Drug therapies for pulmonary artery hypertension lack long-term survival data and pediatric-specific clinical trials, relying largely on surrogate endpoints like exercise capacity.
This review emphasizes the lack of long-term survival data and pediatric-specific trials for pulmonary artery hypertension therapies, which currently rely heavily on surrogate endpoints.

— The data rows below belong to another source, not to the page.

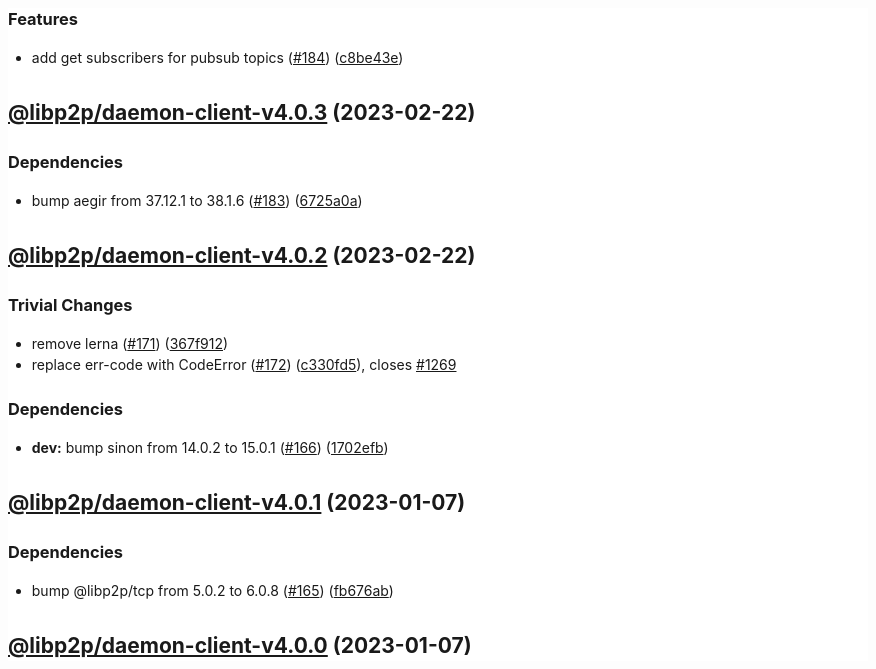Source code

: 
### Features

* add get subscribers for pubsub topics ([#184](https://github.com/libp2p/js-libp2p-daemon/issues/184)) ([c8be43e](https://github.com/libp2p/js-libp2p-daemon/commit/c8be43e5acd6a74cfdd01857343af6f6d8210d5d))

## [@libp2p/daemon-client-v4.0.3](https://github.com/libp2p/js-libp2p-daemon/compare/@libp2p/daemon-client-v4.0.2...@libp2p/daemon-client-v4.0.3) (2023-02-22)


### Dependencies

* bump aegir from 37.12.1 to 38.1.6 ([#183](https://github.com/libp2p/js-libp2p-daemon/issues/183)) ([6725a0a](https://github.com/libp2p/js-libp2p-daemon/commit/6725a0aeba9acb56a7530dece6c65a0f3eadfec5))

## [@libp2p/daemon-client-v4.0.2](https://github.com/libp2p/js-libp2p-daemon/compare/@libp2p/daemon-client-v4.0.1...@libp2p/daemon-client-v4.0.2) (2023-02-22)


### Trivial Changes

* remove lerna ([#171](https://github.com/libp2p/js-libp2p-daemon/issues/171)) ([367f912](https://github.com/libp2p/js-libp2p-daemon/commit/367f9122f2fe1c31c8de7a136cda18d024ff08d7))
* replace err-code with CodeError ([#172](https://github.com/libp2p/js-libp2p-daemon/issues/172)) ([c330fd5](https://github.com/libp2p/js-libp2p-daemon/commit/c330fd5fabac7efb016d1f23e781ce88c38a3b37)), closes [#1269](https://github.com/libp2p/js-libp2p-daemon/issues/1269)


### Dependencies

* **dev:** bump sinon from 14.0.2 to 15.0.1 ([#166](https://github.com/libp2p/js-libp2p-daemon/issues/166)) ([1702efb](https://github.com/libp2p/js-libp2p-daemon/commit/1702efb4248bea4cb9ec19c694c1caae1c0ff16d))

## [@libp2p/daemon-client-v4.0.1](https://github.com/libp2p/js-libp2p-daemon/compare/@libp2p/daemon-client-v4.0.0...@libp2p/daemon-client-v4.0.1) (2023-01-07)


### Dependencies

* bump @libp2p/tcp from 5.0.2 to 6.0.8 ([#165](https://github.com/libp2p/js-libp2p-daemon/issues/165)) ([fb676ab](https://github.com/libp2p/js-libp2p-daemon/commit/fb676ab66348b3c704d2385b4da0d7173bc4a04d))

## [@libp2p/daemon-client-v4.0.0](https://github.com/libp2p/js-libp2p-daemon/compare/@libp2p/daemon-client-v3.0.6...@libp2p/daemon-client-v4.0.0) (2023-01-07)
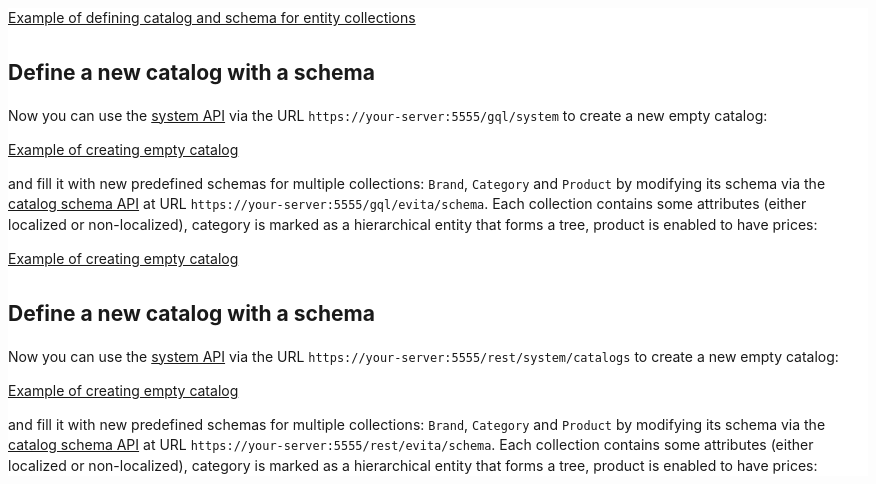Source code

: <SourceCodeTabs requires="/documentation/user/en/get-started/example/complete-startup.java" langSpecificTabOnly local>

[Example of defining catalog and schema for entity collections](/documentation/user/en/get-started/example/define-catalog-with-schema.java)
</SourceCodeTabs>

</LS>

<LS to="g">

## Define a new catalog with a schema

Now you can use the [system API](/documentation/user/en/use/connectors/graphql.md#graphql-api-instances) via the URL
`https://your-server:5555/gql/system` to create a new empty catalog:

<SourceCodeTabs requires="/documentation/user/en/get-started/example/complete-startup.java" langSpecificTabOnly local>

[Example of creating empty catalog](/documentation/user/en/get-started/example/define-catalog.graphql)
</SourceCodeTabs>

and fill it with new predefined schemas for multiple collections: `Brand`, `Category` and `Product` by
modifying its schema via the [catalog schema API](/documentation/user/en/use/connectors/graphql.md#graphql-api-instances) at URL
`https://your-server:5555/gql/evita/schema`. Each collection
contains some attributes (either localized or non-localized), category is marked as a hierarchical entity that forms
a tree, product is enabled to have prices:

<SourceCodeTabs requires="/documentation/user/en/get-started/example/complete-startup.java,/documentation/user/en/get-started/example/define-test-catalog.java" langSpecificTabOnly local>

[Example of creating empty catalog](/documentation/user/en/get-started/example/define-schema-for-catalog.graphql)
</SourceCodeTabs>

</LS>

<LS to="r">

## Define a new catalog with a schema

Now you can use the [system API](/documentation/user/en/use/connectors/rest.md#rest-api-instances) via the URL
`https://your-server:5555/rest/system/catalogs` to create a new empty catalog:

<SourceCodeTabs requires="/documentation/user/en/get-started/example/complete-startup.java" langSpecificTabOnly local>

[Example of creating empty catalog](/documentation/user/en/get-started/example/define-catalog.rest)
</SourceCodeTabs>

and fill it with new predefined schemas for multiple collections: `Brand`, `Category` and `Product` by
modifying its schema via the [catalog schema API](/documentation/user/en/use/connectors/rest.md#rest-api-instances) at URL
`https://your-server:5555/rest/evita/schema`. Each collection
contains some attributes (either localized or non-localized), category is marked as a hierarchical entity that forms
a tree, product is enabled to have prices:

The rationale for the drug therapy of pulmonary artery hypertension is to reduce mortality and morbidity caused by failure of right ventricular adaptation to an elevated pulmonary vascular resistance. We review the evidence for the use of calcium-channel blockers, steroids, anticoagulation, antiplatelet drugs, and endothelin receptor antagonists in the management of pulmonary artery hypertension. The drugs we discuss are more suited to long-term outpatient therapy. These drugs have not found a routine place in intensive care management, and calcium-channel blockers are contraindicated in patients with right-heart failure. The efficacy of many agents has been extrapolated from data acquired in adult patients and applied to children. All of us involved in the care of young patients with pulmonary artery hypertension should advocate for both the inclusion of younger patients in clinical trials and the design of distinctly pediatric trials with pharmaceutical and drug administration agencies. It is only with data derived from pediatric inclusive studies that we shall be able to recommend therapy with strong evidence. However, it is important to point out that the use of newer agents for the treatment of chronic pulmonary artery hypertension (prostacyclin, endothelin receptor antagonists, nitric oxide, and sildenafil) have not been shown to improve survival unequivocally and have relied on surrogates, such as exercise capacity. There are no long-term studies of survival benefit. Recent studies have included data on time to clinical worsening, which may be a more predictive surrogate of survival.
Adatia et al. (Mon,) conducted a review in Pulmonary artery hypertension. Calcium channel blockers, steroids, anticoagulation, antiplatelet drugs, and endothelin receptor antagonists was evaluated. Drug therapies for pulmonary artery hypertension lack long-term survival data and pediatric-specific clinical trials, relying largely on surrogate endpoints like exercise capacity.